=== Begin Enclosure ===
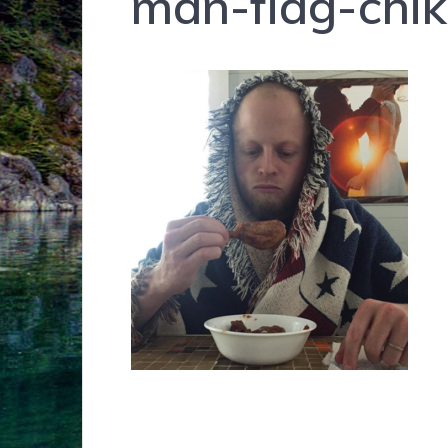
man-flag-chi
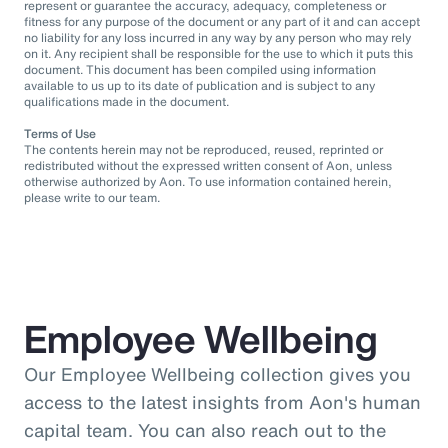
represent or guarantee the accuracy, adequacy, completeness or
fitness for any purpose of the document or any part of it and can accept
no liability for any loss incurred in any way by any person who may rely
on it. Any recipient shall be responsible for the use to which it puts this
document. This document has been compiled using information
available to us up to its date of publication and is subject to any
qualifications made in the document.
Terms of Use
The contents herein may not be reproduced, reused, reprinted or
redistributed without the expressed written consent of Aon, unless
otherwise authorized by Aon. To use information contained herein,
please write to our team.
Employee Wellbeing
Our Employee Wellbeing collection gives you
access to the latest insights from Aon's human
capital team. You can also reach out to the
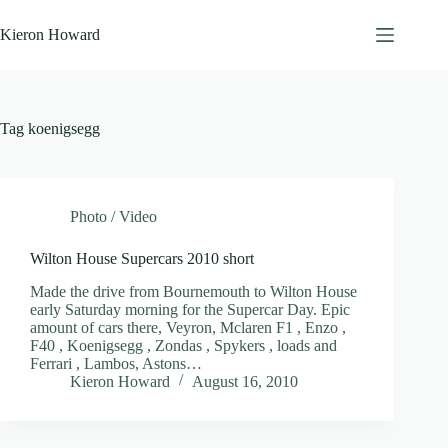
Skip
to
Kieron Howard
content
Tag
koenigsegg
Photo / Video
Wilton House Supercars 2010 short
Made the drive from Bournemouth to Wilton House
early Saturday morning for the Supercar Day. Epic
amount of cars there, Veyron, Mclaren F1 , Enzo ,
F40 , Koenigsegg , Zondas , Spykers , loads and
Ferrari , Lambos, Astons…
Kieron Howard
August 16, 2010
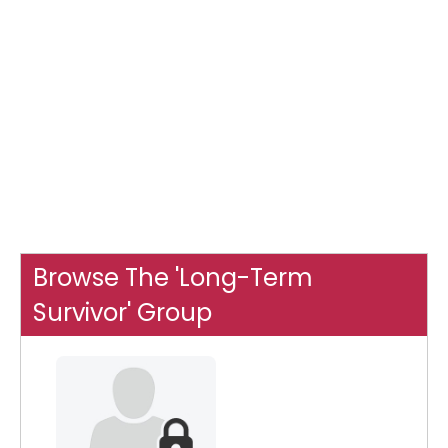
Browse The 'Long-Term
Survivor' Group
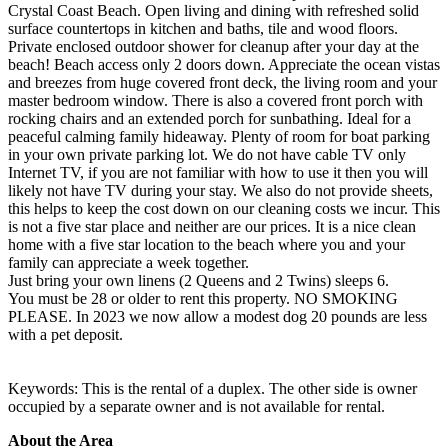
Crystal Coast Beach. Open living and dining with refreshed solid
surface countertops in kitchen and baths, tile and wood floors.
Private enclosed outdoor shower for cleanup after your day at the
beach! Beach access only 2 doors down. Appreciate the ocean vistas
and breezes from huge covered front deck, the living room and your
master bedroom window. There is also a covered front porch with
rocking chairs and an extended porch for sunbathing. Ideal for a
peaceful calming family hideaway. Plenty of room for boat parking
in your own private parking lot. We do not have cable TV only
Internet TV, if you are not familiar with how to use it then you will
likely not have TV during your stay. We also do not provide sheets,
this helps to keep the cost down on our cleaning costs we incur. This
is not a five star place and neither are our prices. It is a nice clean
home with a five star location to the beach where you and your
family can appreciate a week together.
Just bring your own linens (2 Queens and 2 Twins) sleeps 6.
You must be 28 or older to rent this property. NO SMOKING
PLEASE. In 2023 we now allow a modest dog 20 pounds are less
with a pet deposit.
Keywords: This is the rental of a duplex. The other side is owner
occupied by a separate owner and is not available for rental.
About the Area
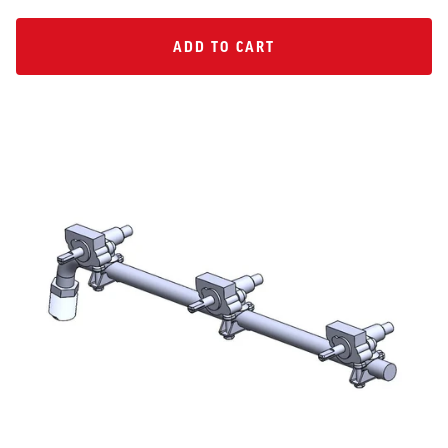
ADD TO CART
ADD TO CART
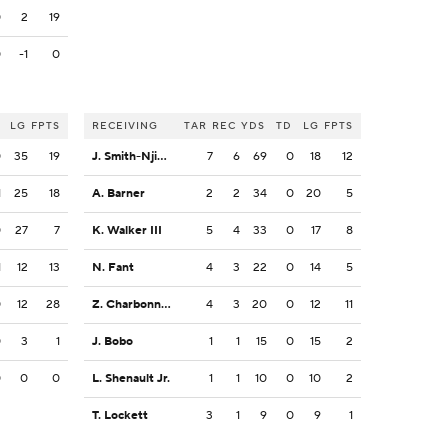
0
2
19
0
-1
0
LG
FPTS
RECEIVING
TAR
REC
YDS
TD
LG
FPTS
0
35
19
J. Smith-Njigba
7
6
69
0
18
12
1
25
18
A. Barner
2
2
34
0
20
5
0
27
7
K. Walker III
5
4
33
0
17
8
1
12
13
N. Fant
4
3
22
0
14
5
0
12
28
Z. Charbonnet
4
3
20
0
12
11
0
3
1
J. Bobo
1
1
15
0
15
2
0
0
0
L. Shenault Jr.
1
1
10
0
10
2
T. Lockett
3
1
9
0
9
1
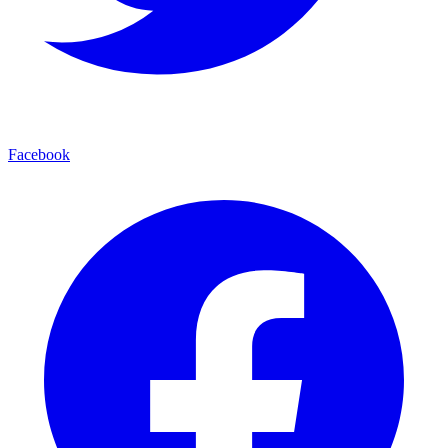
Facebook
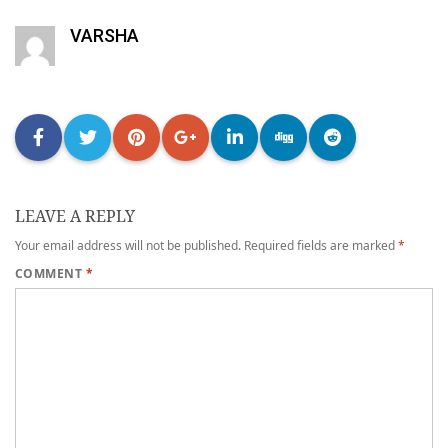
VARSHA
LEAVE A REPLY
Your email address will not be published.
Required fields are marked
*
COMMENT
*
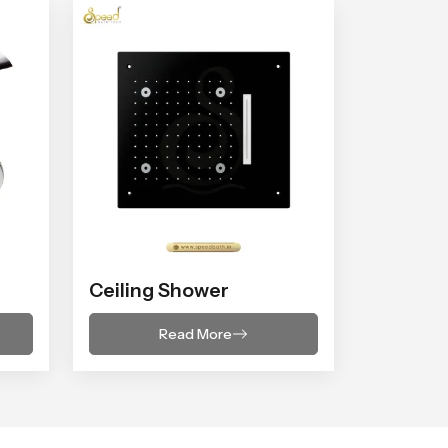
Ceiling Shower
Read More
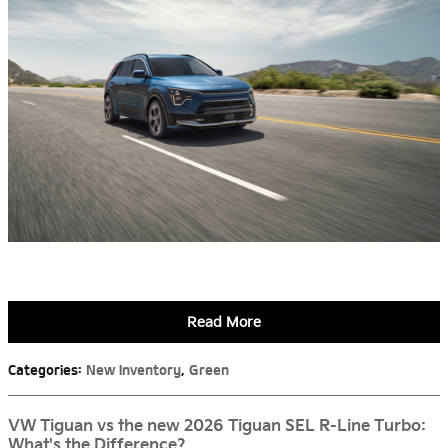
Read More
Categories
:
New Inventory
,
Green
VW Tiguan vs the new 2026 Tiguan SEL R-Line Turbo:
What's the Difference?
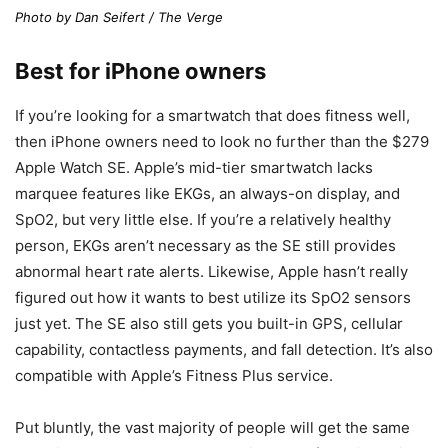
Photo by Dan Seifert / The Verge
Best for iPhone owners
If you’re looking for a smartwatch that does fitness well,
then iPhone owners need to look no further than the $279
Apple Watch SE. Apple’s mid-tier smartwatch lacks
marquee features like EKGs, an always-on display, and
SpO2, but very little else. If you’re a relatively healthy
person, EKGs aren’t necessary as the SE still provides
abnormal heart rate alerts. Likewise, Apple hasn’t really
figured out how it wants to best utilize its SpO2 sensors
just yet. The SE also still gets you built-in GPS, cellular
capability, contactless payments, and fall detection. It’s also
compatible with Apple’s Fitness Plus service.
Put bluntly, the vast majority of people will get the same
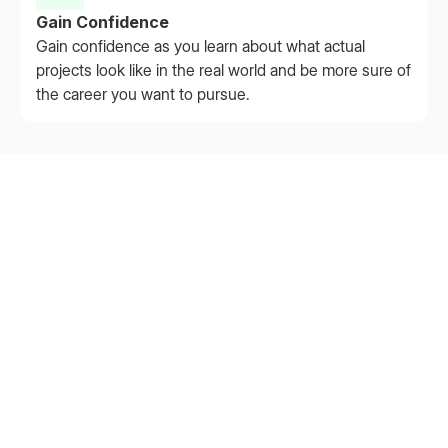
Gain Confidence
Gain confidence as you learn about what actual
projects look like in the real world and be more sure of
the career you want to pursue.
Extern by the Numbers
Backed by data, powered by mentorship, loved by
students.
60,000+
Students Served — and growing fast
75%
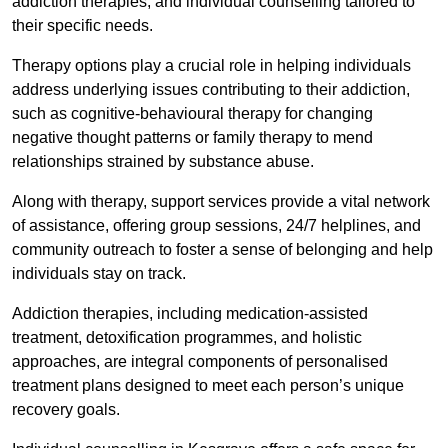
addiction therapies, and individual counselling tailored to
their specific needs.
Therapy options play a crucial role in helping individuals
address underlying issues contributing to their addiction,
such as cognitive-behavioural therapy for changing
negative thought patterns or family therapy to mend
relationships strained by substance abuse.
Along with therapy, support services provide a vital network
of assistance, offering group sessions, 24/7 helplines, and
community outreach to foster a sense of belonging and help
individuals stay on track.
Addiction therapies, including medication-assisted
treatment, detoxification programmes, and holistic
approaches, are integral components of personalised
treatment plans designed to meet each person’s unique
recovery goals.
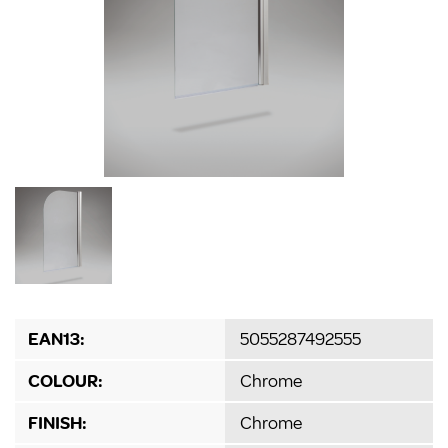
EAN13:
5055287492555
COLOUR:
Chrome
FINISH:
Chrome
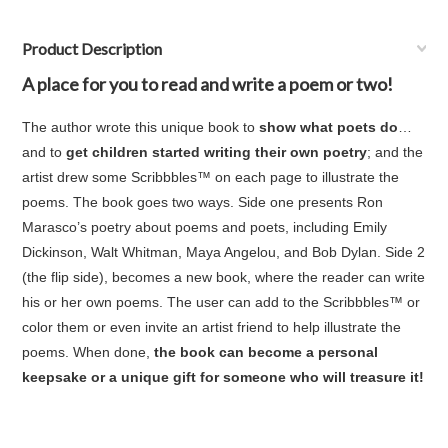
Product Description
A place for you to read and write a poem or two!
The author wrote this unique book to
show what poets do
…
and to
get children started writing their own poetry
; and the
artist drew some Scribbbles™ on each page to illustrate the
poems. The book goes two ways. Side one presents Ron
Marasco’s poetry about poems and poets, including Emily
Dickinson, Walt Whitman, Maya Angelou, and Bob Dylan. Side 2
(the flip side), becomes a new book, where the reader can write
his or her own poems. The user can add to the Scribbbles™ or
color them or even invite an artist friend to help illustrate the
poems. When done,
the book can become a personal
keepsake or a unique gift for someone who will treasure it!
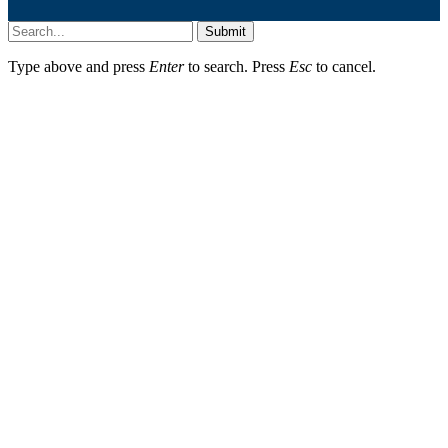
Submit
Type above and press
Enter
to search. Press
Esc
to cancel.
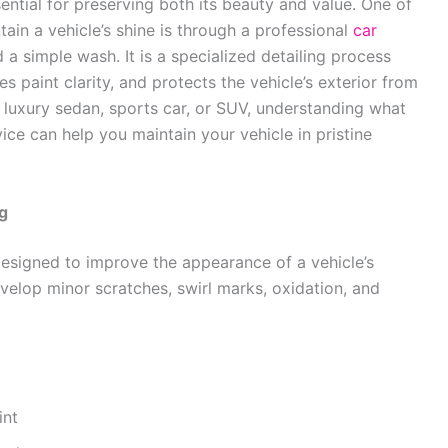
ential for preserving both its beauty and value. One of
ain a vehicle’s shine is through a professional
car
 a simple wash. It is a specialized detailing process
 paint clarity, and protects the vehicle’s exterior from
luxury sedan, sports car, or SUV, understanding what
ice can help you maintain your vehicle in pristine
g
designed to improve the appearance of a vehicle’s
evelop minor scratches, swirl marks, oxidation, and
int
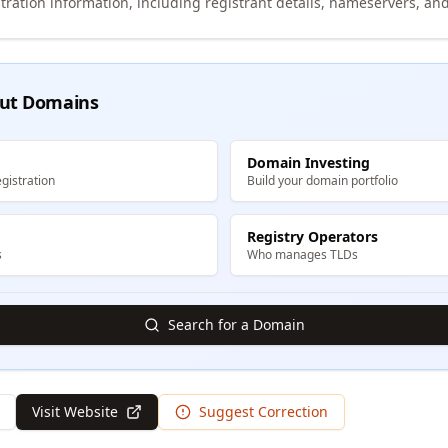
tration information, including registrant details, nameservers, and
ut Domains
Domain Investing
gistration
Build your domain portfolio
Registry Operators
s
Who manages TLDs
Search for a Domain
Visit Website
Suggest Correction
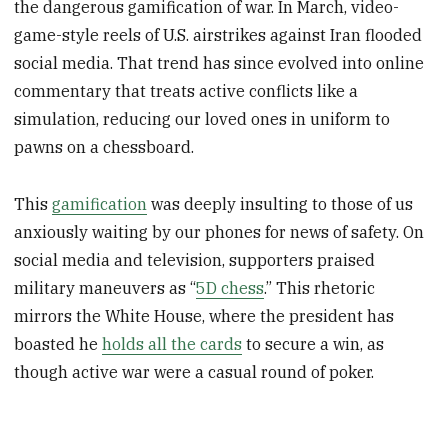
the dangerous gamification of war. In March, video-
game-style reels of U.S. airstrikes against Iran flooded
social media. That trend has since evolved into online
commentary that treats active conflicts like a
simulation, reducing our loved ones in uniform to
pawns on a chessboard.
This
gamification
was deeply insulting to those of us
anxiously waiting by our phones for news of safety. On
social media and television, supporters praised
military maneuvers as “
5D chess
.” This rhetoric
mirrors the White House, where the president has
boasted he
holds all the cards
to secure a win, as
though active war were a casual round of poker.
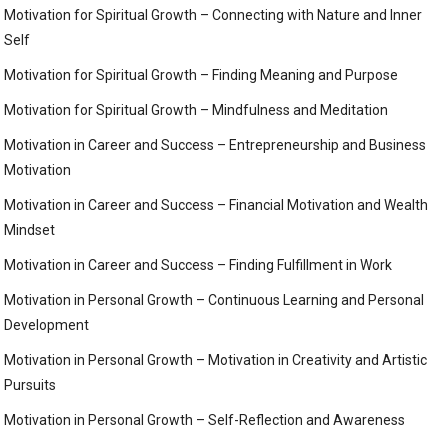
Motivation for Spiritual Growth – Connecting with Nature and Inner
Self
Motivation for Spiritual Growth – Finding Meaning and Purpose
Motivation for Spiritual Growth – Mindfulness and Meditation
Motivation in Career and Success – Entrepreneurship and Business
Motivation
Motivation in Career and Success – Financial Motivation and Wealth
Mindset
Motivation in Career and Success – Finding Fulfillment in Work
Motivation in Personal Growth – Continuous Learning and Personal
Development
Motivation in Personal Growth – Motivation in Creativity and Artistic
Pursuits
Motivation in Personal Growth – Self-Reflection and Awareness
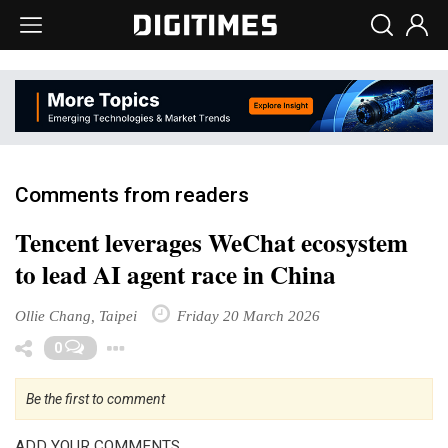
Comments from readers
Tencent leverages WeChat ecosystem
to lead AI agent race in China
Ollie Chang, Taipei
Friday 20 March 2026
Toggle Dropdown
0
Be the first to comment
ADD YOUR COMMENTS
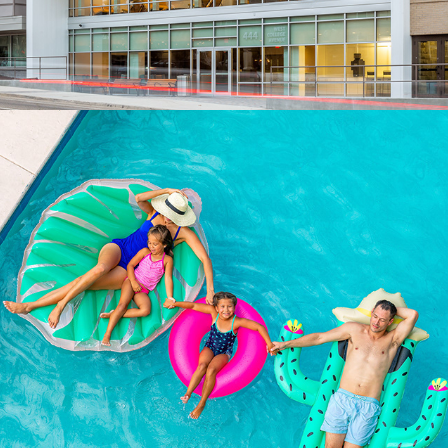
PEOPLE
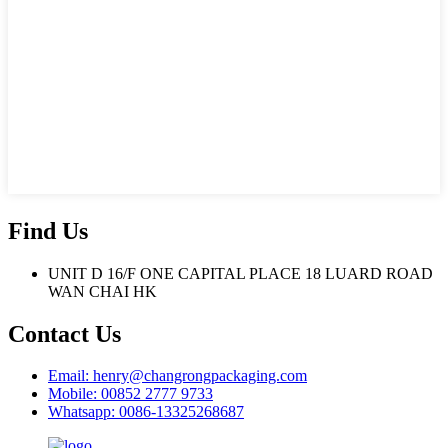
Find Us
UNIT D 16/F ONE CAPITAL PLACE 18 LUARD ROAD
WAN CHAI HK
Contact Us
Email: henry@changrongpackaging.com
Mobile: 00852 2777 9733
Whatsapp: 0086-13325268687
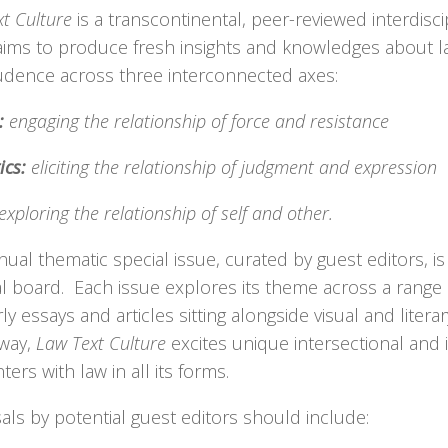
t Culture
is a transcontinental, peer-reviewed interdisci
aims to produce fresh insights and knowledges about 
rudence across three interconnected axes:
:
engaging the relationship of force and resistance
ics:
eliciting the relationship of judgment and expression
exploring the relationship of self and other.
ual thematic special issue, curated by guest editors, is
al board. Each issue explores its theme across a range 
ly essays and articles sitting alongside visual and liter
 way,
Law Text Culture
excites unique intersectional and i
ers with law in all its forms.
ls by potential guest editors should include:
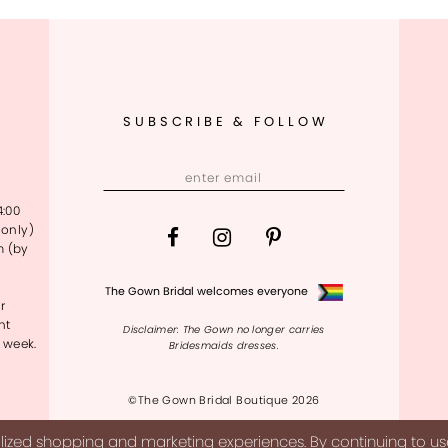
SUBSCRIBE & FOLLOW
4:00
only)
m (by
The Gown Bridal welcomes everyone
r
nt
Disclaimer: The Gown no longer carries
 week.
Bridesmaids dresses.
©The Gown Bridal Boutique 2026
ized shopping and marketing experiences. By continuing to use 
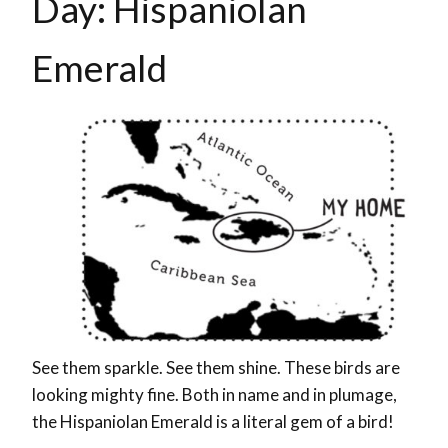
Day: Hispaniolan
Emerald
See them sparkle. See them shine. These birds are
looking mighty fine. Both in name and in plumage,
the Hispaniolan Emerald is a literal gem of a bird!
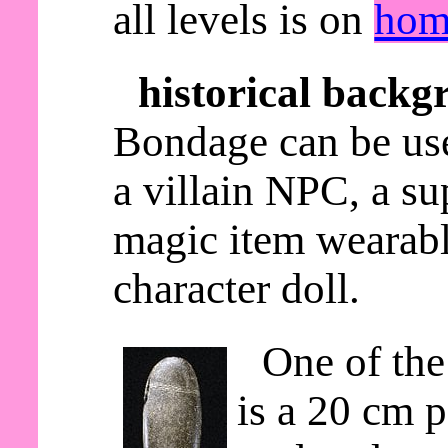
all levels is on
hom
historical backg
Bondage can be use
a villain NPC, a s
magic item wearable
character doll.
One of the
is a 20 cm p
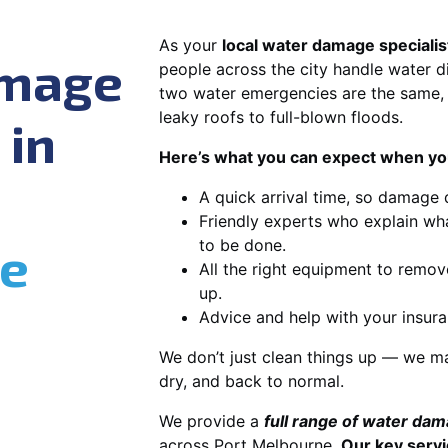
As your
local water damage specialis
amage
people across the city handle water di
two water emergencies are the same, 
leaky roofs to full-blown floods.
 in
Here’s what you can expect when you
A quick arrival time, so damage 
Friendly experts who explain wh
e
to be done.
All the right equipment to remov
up.
Advice and help with your insura
We don’t just clean things up — we ma
dry, and back to normal.
We provide a
full range of water da
across Port Melbourne.
Our key servi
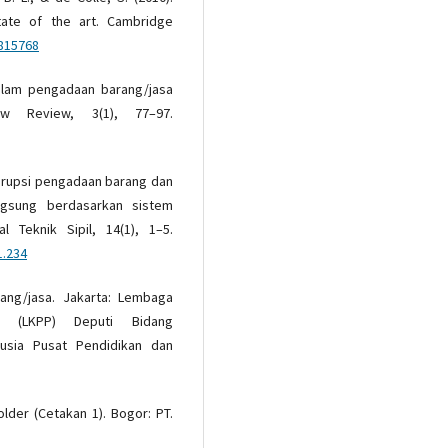
tate of the art. Cambridge
815768
dalam pengadaan barang/jasa
w Review, 3(1), 77–97.
korupsi pengadaan barang dan
ngsung berdasarkan sistem
l Teknik Sipil, 14(1), 1–5.
1.234
rang/jasa. Jakarta: Lembaga
h (LKPP) Deputi Bidang
sia Pusat Pendidikan dan
older (Cetakan 1). Bogor: PT.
=== End Enclosure ===
PROBLEM DETAILS: Rewrite the items from the line with "all levels is on" to the line with "Our key servi", putting "flood" in place of "water" and leaving all else unchanged, and omit the pictures.

RESULT OF THIS TASK:
all levels is on
hom
historical backg
Bondage can be use
a villain NPC, a s
magic item wearable
character doll.
One of the
is a 20 cm p
As your
local flood damage specialis
amage
people across the city handle flood di
two flood emergencies are the same, 
leaky roofs to full-blown floods.
 in
Here’s what you can expect when you
A quick arrival time, so damage 
Friendly experts who explain wh
e
to be done.
All the right equipment to remov
up.
Advice and help with your insura
We don’t just clean things up — we ma
dry, and back to normal.
We provide a
full range of flood da
across Port Melbourne.
Our key servi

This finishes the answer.